I have a four-page insurance folder from a fine insurance company that sells its policies by mail. The first mention of the word 'insurance' is on the bottom half of page four. True, the word 'coverage' is used on pages 2 and 3, but 'coverage' automatically means 'insurance' only to people in the insurance industry-not the general public. The public sees terms like 'news coverage,' 'sports coverage,' and 'TV coverage' about 20 times for every one time they see 'coverage' used as a substitute for 'insurance.'
'Insurance coverage' is clear, but I feel that 'insurance' is clearest of all. That's what people feel they need. Similarly, they don't talk about 'upgrading their coverage'-they simply want to 'buy more insurance.'
Another fine word used instead of 'insurance' is 'protection.' I remember an ad/interview with Brian Yeowell, the first head of DMIC, in Playboy. The subheading of the ad proclaimed, 'When Brian Yeowell talks about protection, people listen.' The first sentence in the ad was, 'Brian Yeowell has over 16 years of experience in the security and protection business.' Now, to the insurance copywriter, 'security' and 'protection' means only one thing: insurance. But please believe me: In this era of muggings, break-ins, gang killings, and burglaries, that's not how the reader interprets those words.
We foist our insurance vocabulary on the reader with 100% confidence we will be understood. Wrong! Meanwhile, our best prospect-someone who feels a need for insurance-whizzes right by the advertising without realizing it was about insurance.
Another pet peeve concerns what most of us sell: 'supplementary coverage.' Rather than supplement a person's coverage, why can't we just 'increase' a person's insurance, or 'add' to it?
We're also big on 'issuing' insurance (e.g., 'after we issue the policy'). This means putting a policy in an envelope and mailing it. Unfortunately, 'issue' is one of those words with nine different meanings. Why not 'after you are insured' or 'after you receive your policy'? And instead of 'We guarantee to issue your coverage,' why not say, 'We guarantee to insure you'?

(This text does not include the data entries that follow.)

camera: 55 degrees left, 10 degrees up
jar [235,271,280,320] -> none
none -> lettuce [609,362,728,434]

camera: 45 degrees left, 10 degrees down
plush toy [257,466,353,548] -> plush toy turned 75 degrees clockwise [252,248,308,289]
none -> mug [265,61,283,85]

It's always best to be strong and specific. We say, 'You are guaranteed this insurance regardless of your health and regardless of your occupation.' Let's bite the bullet and say what we mean: 'You are guaranteed this insurance even if you're in poor health or have a dangerous job.'
Instead of 'The applicant has three benefit level options' (Think of that! Three benefit level options!), let's say, 'You can insure your life for $10,000, $20,000, or $30,000.' Oh well. It could have been worse. It could have referred to the available 'face amounts.'
Here's another instance in which more specific is better: 'Premiums will never increase because of changing health.' The way that is written, it could include health that has taken a change for the better, and that's not what we mean at all. We actually mean, 'You won't pay more because your health fails.' Why don't we say it?

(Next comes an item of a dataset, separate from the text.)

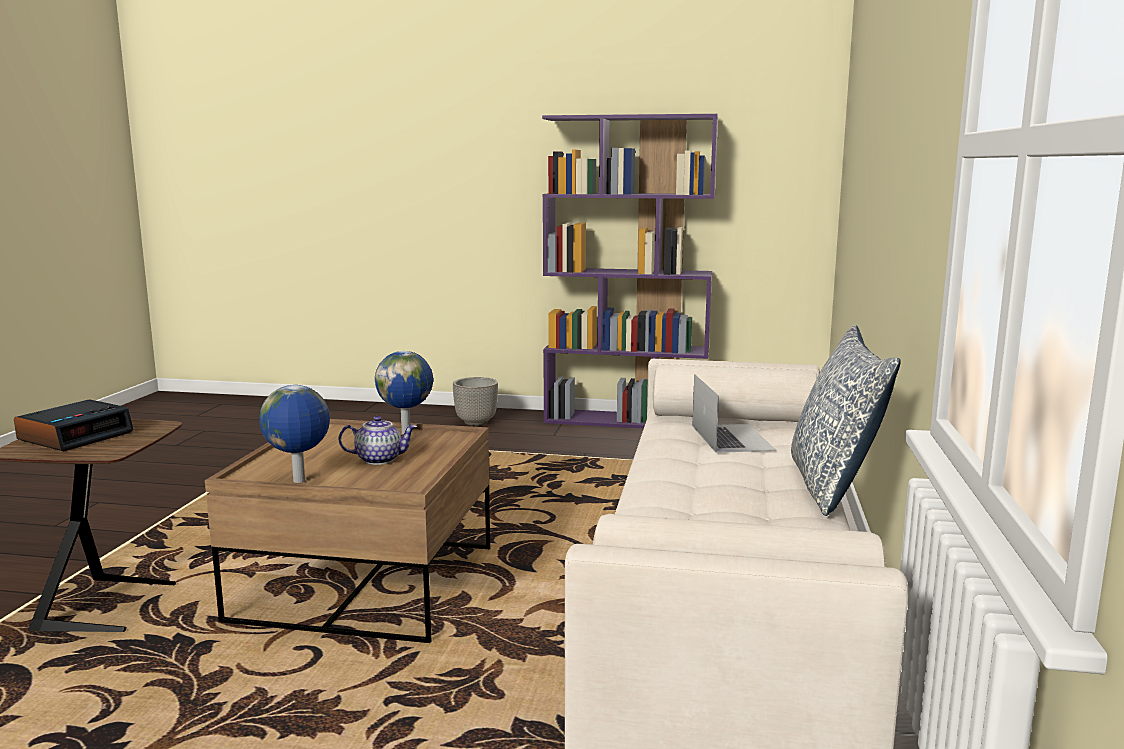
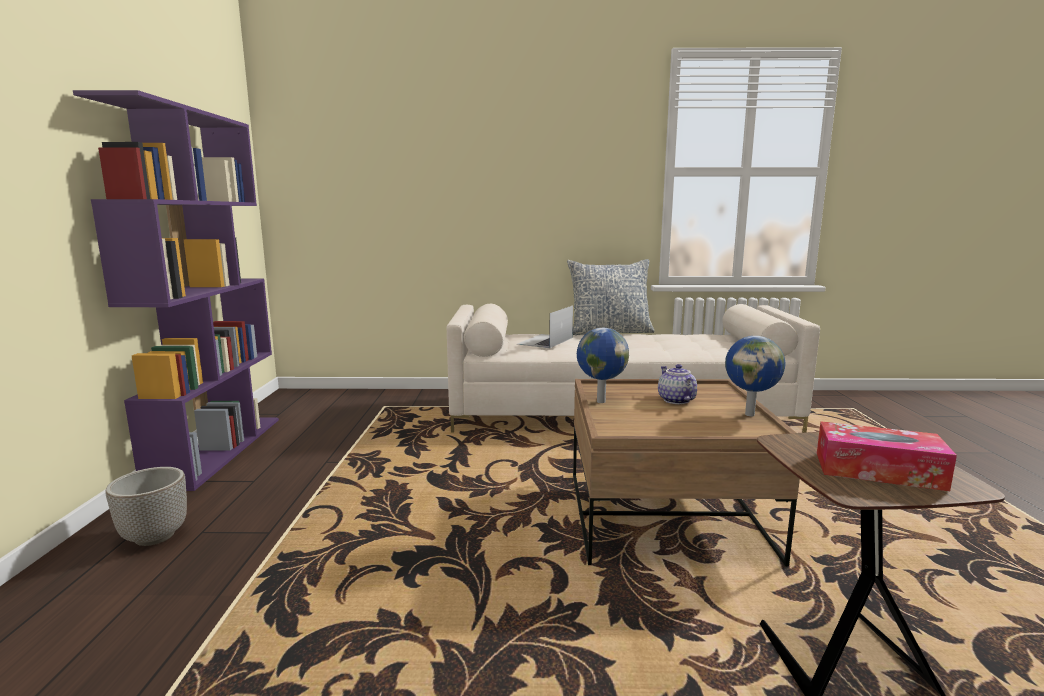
camera: 100 degrees left, 0 degrees up
alarm clock [14,399,134,451] -> tissue box [817,421,957,491]
laptop [692,374,776,453] -> laptop turned 45 degrees counterclockwise [517,305,573,348]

Every time you see it, you should eliminate the phrase 'is designed to' (as in 'The Maximus policy is designed to . . .'). No one cares what it was designed to do. They care what it does.
Wrapping up: Be simple. Be clear. Be direct. Use short words, short sentences, short paragraphs. It's about the easiest way I know of increasing results. Remember this. It's not what we say, or what we mean to say. It's what's understood.